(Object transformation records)
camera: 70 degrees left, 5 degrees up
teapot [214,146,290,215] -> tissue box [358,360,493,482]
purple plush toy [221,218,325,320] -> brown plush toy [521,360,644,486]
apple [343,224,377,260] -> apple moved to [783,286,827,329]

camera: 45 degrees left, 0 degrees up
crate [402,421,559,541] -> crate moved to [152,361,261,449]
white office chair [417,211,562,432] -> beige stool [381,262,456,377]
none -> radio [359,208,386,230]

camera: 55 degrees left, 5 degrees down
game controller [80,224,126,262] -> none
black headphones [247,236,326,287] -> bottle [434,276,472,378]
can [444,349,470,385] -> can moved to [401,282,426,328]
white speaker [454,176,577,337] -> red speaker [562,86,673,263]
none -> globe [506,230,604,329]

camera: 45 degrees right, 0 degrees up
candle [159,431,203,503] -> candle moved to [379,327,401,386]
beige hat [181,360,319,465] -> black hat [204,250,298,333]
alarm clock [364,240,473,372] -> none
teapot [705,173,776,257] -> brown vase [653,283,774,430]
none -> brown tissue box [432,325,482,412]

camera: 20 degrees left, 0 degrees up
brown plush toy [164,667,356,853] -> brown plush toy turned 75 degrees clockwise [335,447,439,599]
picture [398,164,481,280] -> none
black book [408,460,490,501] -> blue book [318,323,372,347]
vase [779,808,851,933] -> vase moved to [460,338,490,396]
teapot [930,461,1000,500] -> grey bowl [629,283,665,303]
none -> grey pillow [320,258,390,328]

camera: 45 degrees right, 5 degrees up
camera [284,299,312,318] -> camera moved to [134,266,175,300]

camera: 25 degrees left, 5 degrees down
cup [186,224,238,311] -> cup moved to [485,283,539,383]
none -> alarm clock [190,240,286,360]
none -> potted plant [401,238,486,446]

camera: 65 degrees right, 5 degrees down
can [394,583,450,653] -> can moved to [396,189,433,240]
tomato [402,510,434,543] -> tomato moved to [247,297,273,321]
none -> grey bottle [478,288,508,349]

Problem to work on: Exactly as they appear, restate all of the entries.

Written answer:
camera: 70 degrees left, 5 degrees up
teapot [214,146,290,215] -> tissue box [358,360,493,482]
purple plush toy [221,218,325,320] -> brown plush toy [521,360,644,486]
apple [343,224,377,260] -> apple moved to [783,286,827,329]

camera: 45 degrees left, 0 degrees up
crate [402,421,559,541] -> crate moved to [152,361,261,449]
white office chair [417,211,562,432] -> beige stool [381,262,456,377]
none -> radio [359,208,386,230]

camera: 55 degrees left, 5 degrees down
game controller [80,224,126,262] -> none
black headphones [247,236,326,287] -> bottle [434,276,472,378]
can [444,349,470,385] -> can moved to [401,282,426,328]
white speaker [454,176,577,337] -> red speaker [562,86,673,263]
none -> globe [506,230,604,329]

camera: 45 degrees right, 0 degrees up
candle [159,431,203,503] -> candle moved to [379,327,401,386]
beige hat [181,360,319,465] -> black hat [204,250,298,333]
alarm clock [364,240,473,372] -> none
teapot [705,173,776,257] -> brown vase [653,283,774,430]
none -> brown tissue box [432,325,482,412]

camera: 20 degrees left, 0 degrees up
brown plush toy [164,667,356,853] -> brown plush toy turned 75 degrees clockwise [335,447,439,599]
picture [398,164,481,280] -> none
black book [408,460,490,501] -> blue book [318,323,372,347]
vase [779,808,851,933] -> vase moved to [460,338,490,396]
teapot [930,461,1000,500] -> grey bowl [629,283,665,303]
none -> grey pillow [320,258,390,328]

camera: 45 degrees right, 5 degrees up
camera [284,299,312,318] -> camera moved to [134,266,175,300]

camera: 25 degrees left, 5 degrees down
cup [186,224,238,311] -> cup moved to [485,283,539,383]
none -> alarm clock [190,240,286,360]
none -> potted plant [401,238,486,446]

camera: 65 degrees right, 5 degrees down
can [394,583,450,653] -> can moved to [396,189,433,240]
tomato [402,510,434,543] -> tomato moved to [247,297,273,321]
none -> grey bottle [478,288,508,349]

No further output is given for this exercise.